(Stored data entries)

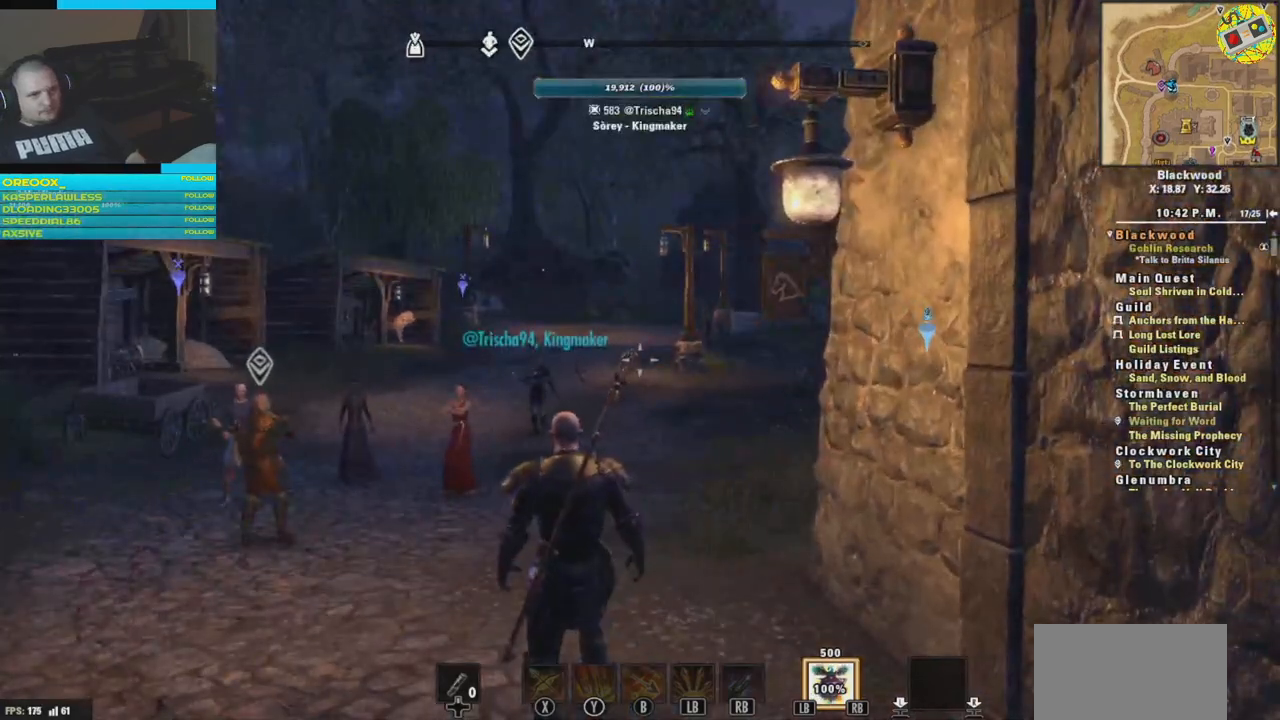
{"buttons": ["SELECT"], "left_stick": "center", "right_stick": "center", "events": []}
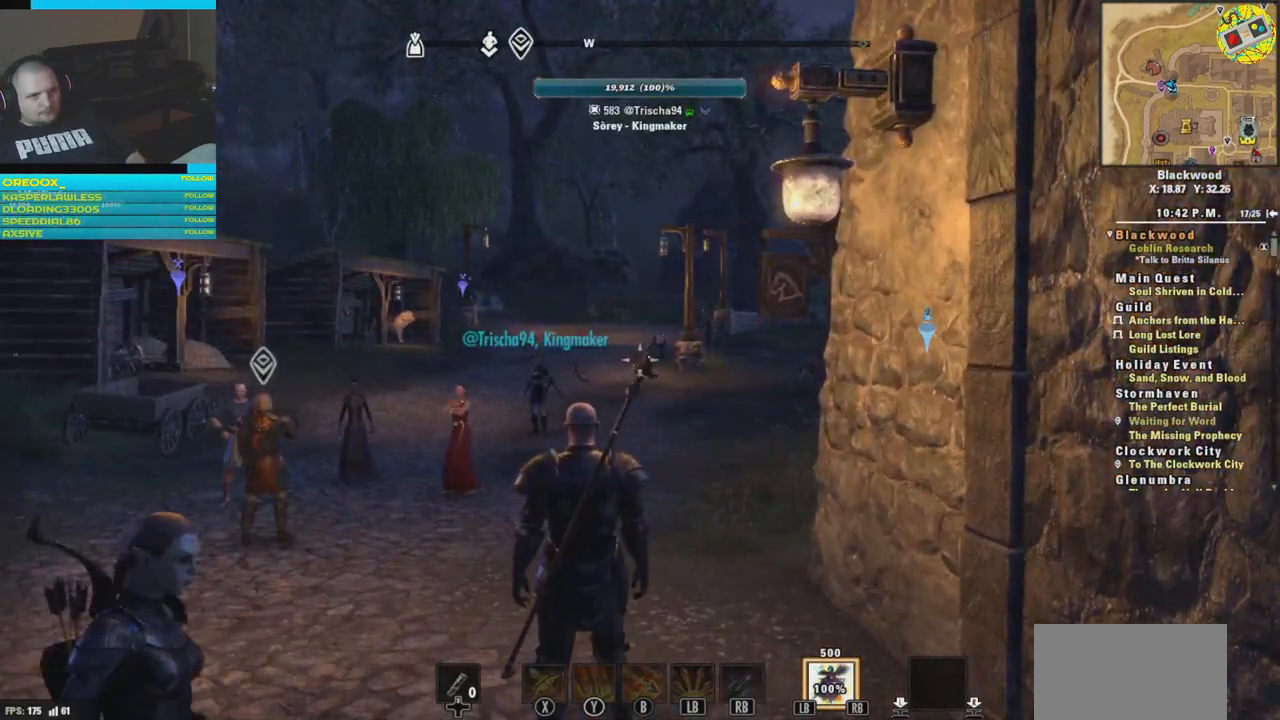
{"buttons": [], "left_stick": "center", "right_stick": "center", "events": [[250, "SELECT", "up"]]}
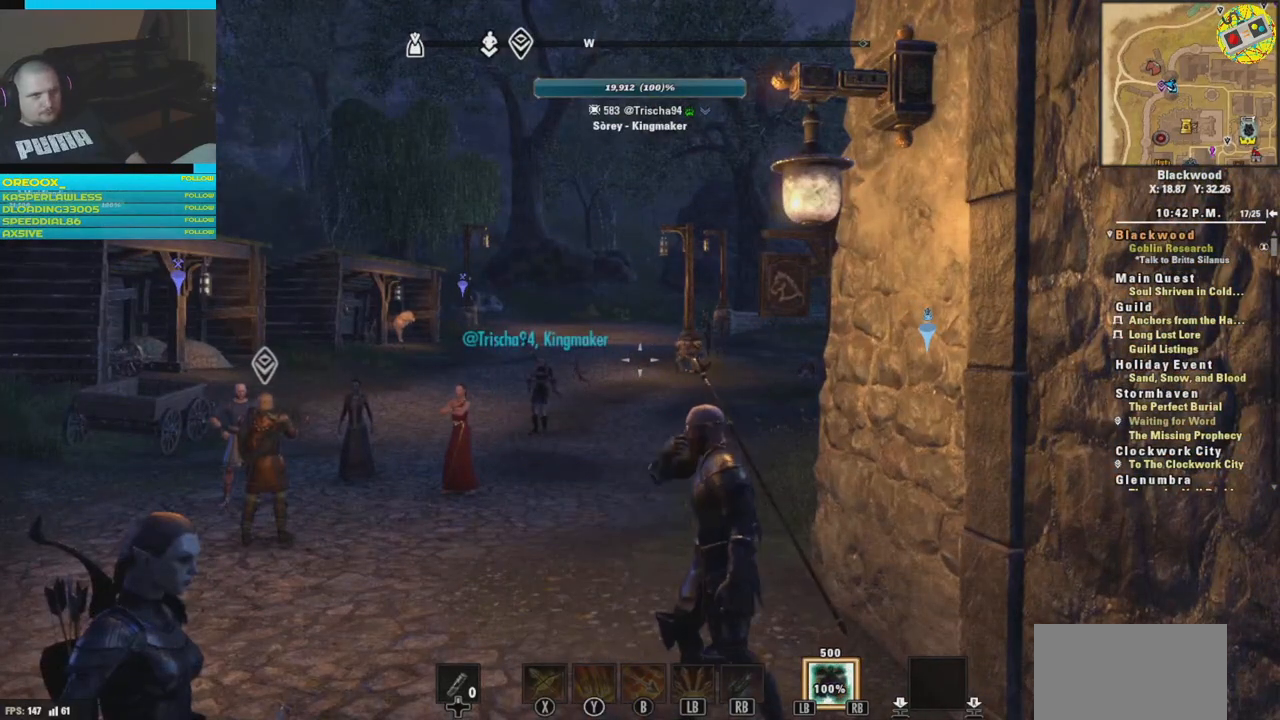
{"buttons": [], "left_stick": "center", "right_stick": "center", "events": []}
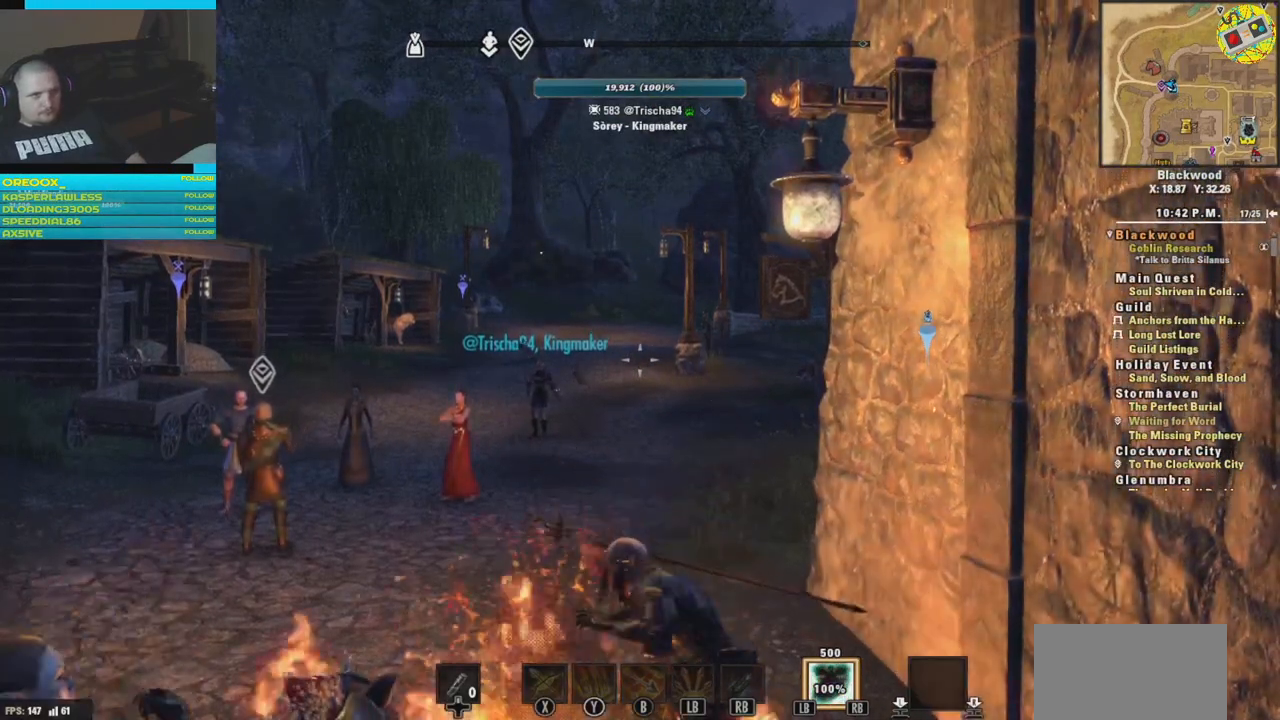
{"buttons": [], "left_stick": "up", "right_stick": "center", "events": [[67, "left_stick", "up"]]}
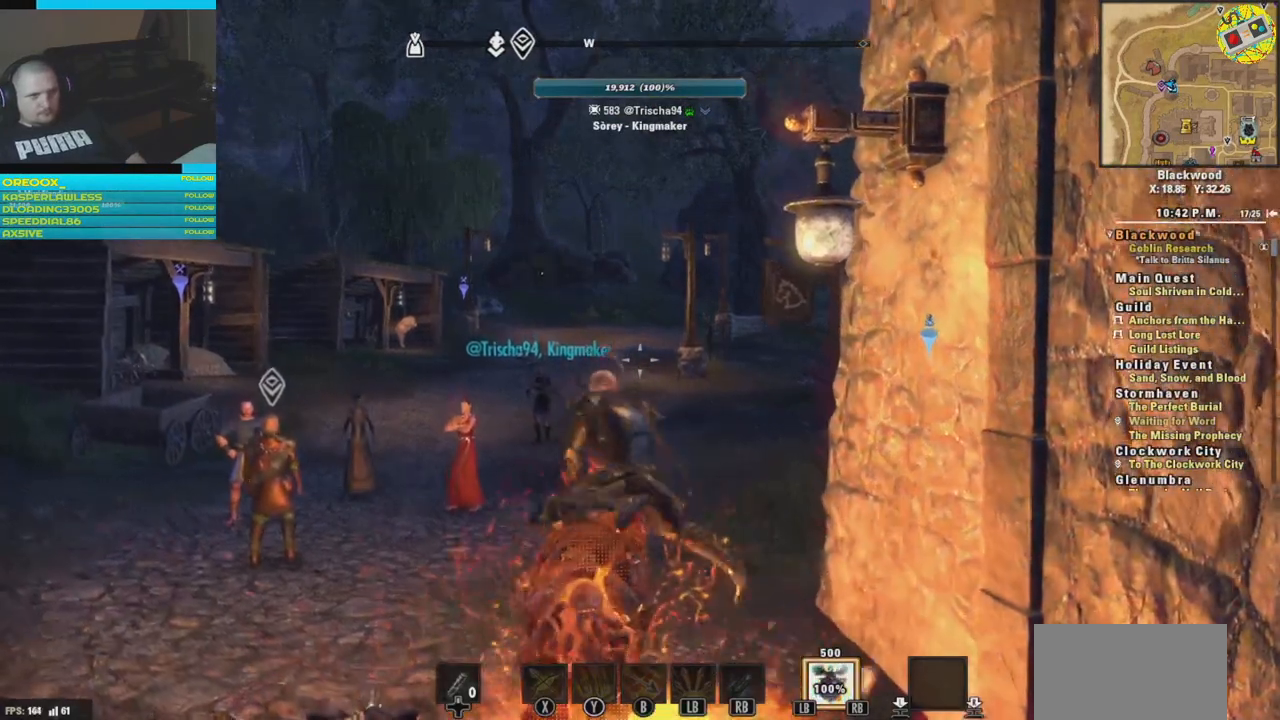
{"buttons": [], "left_stick": "up", "right_stick": "right", "events": [[333, "right_stick", "right"]]}
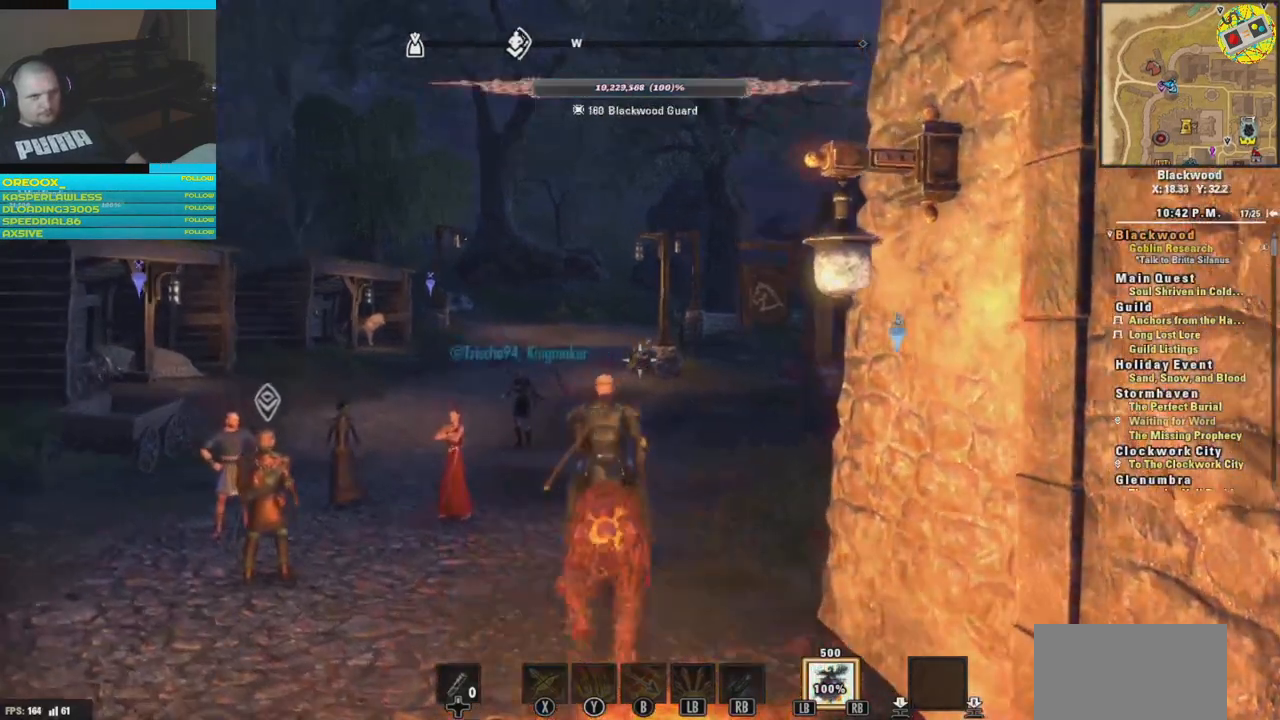
{"buttons": [], "left_stick": "up", "right_stick": "center", "events": [[17, "right_stick", "center"], [83, "L3", "down"], [250, "L3", "up"]]}
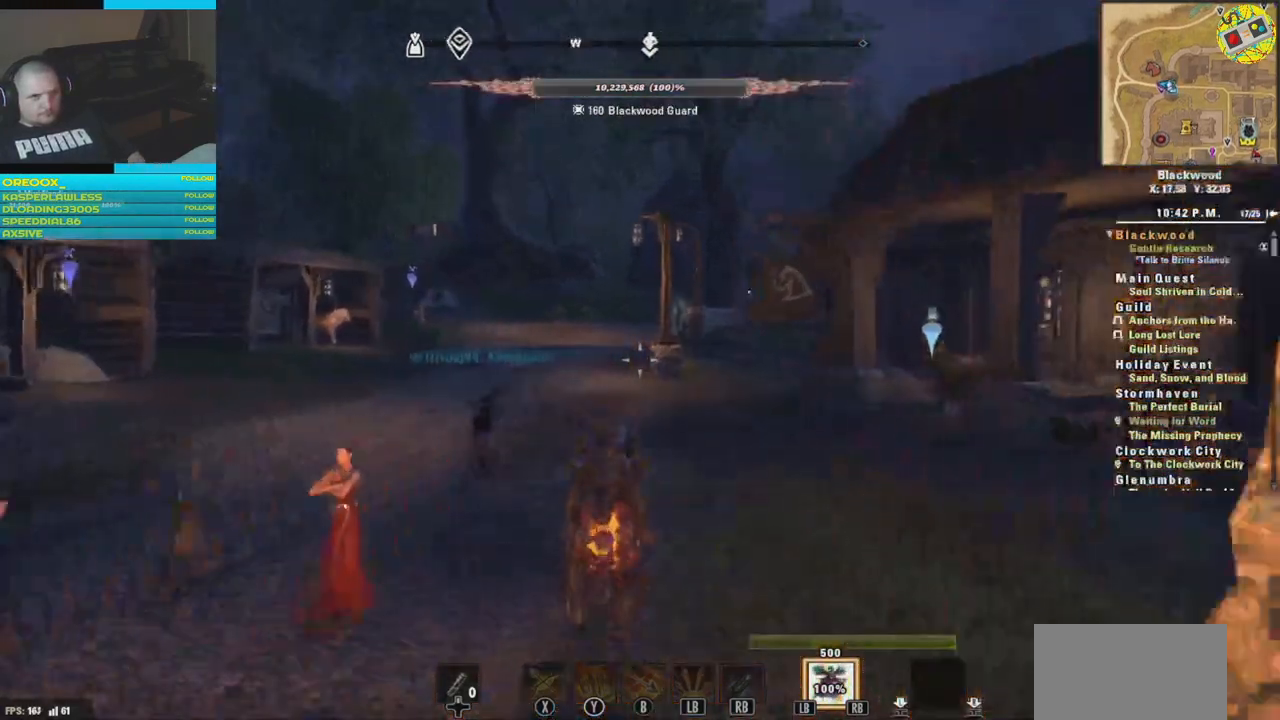
{"buttons": [], "left_stick": "up", "right_stick": "center", "events": []}
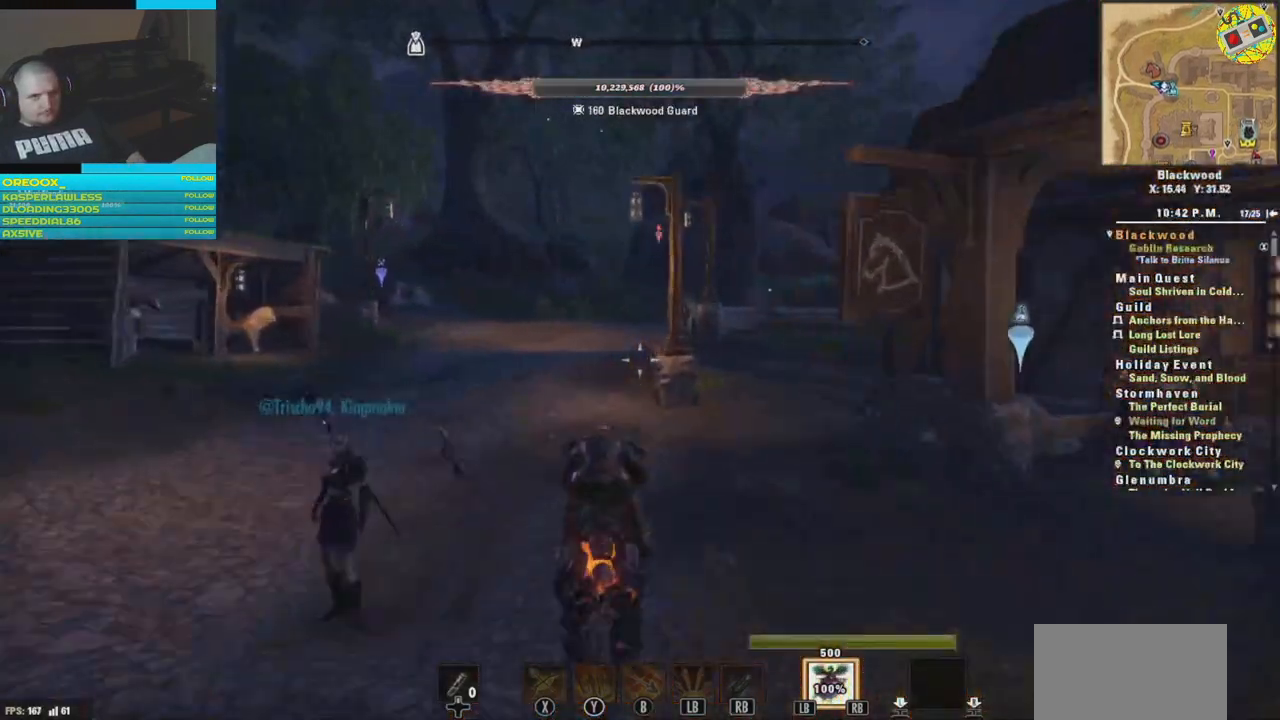
{"buttons": [], "left_stick": "up-left", "right_stick": "center", "events": [[117, "left_stick", "up-left"]]}
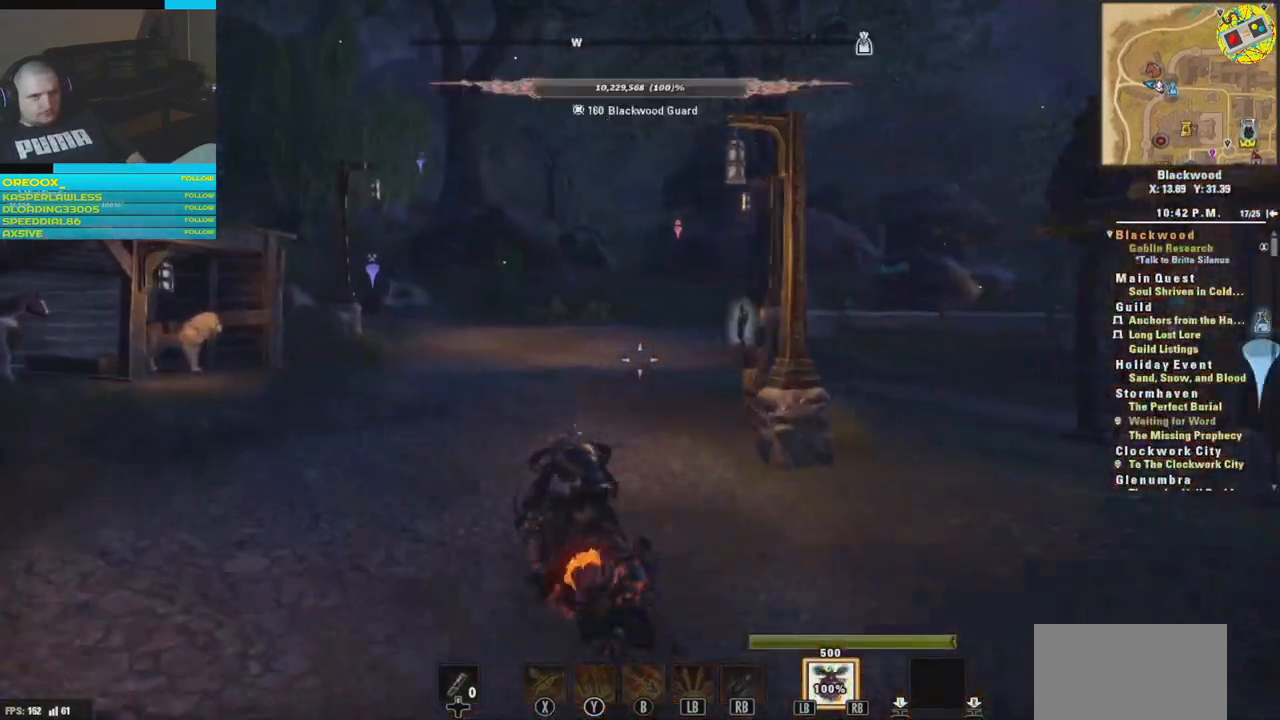
{"buttons": [], "left_stick": "up-left", "right_stick": "right", "events": [[484, "right_stick", "right"]]}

#### Work request
Wherever the word "SELECT" turns up in the records, copy out the line it is on.

#### Task result
{"buttons": ["SELECT"], "left_stick": "center", "right_stick": "center", "events": []}
{"buttons": [], "left_stick": "center", "right_stick": "center", "events": [[250, "SELECT", "up"]]}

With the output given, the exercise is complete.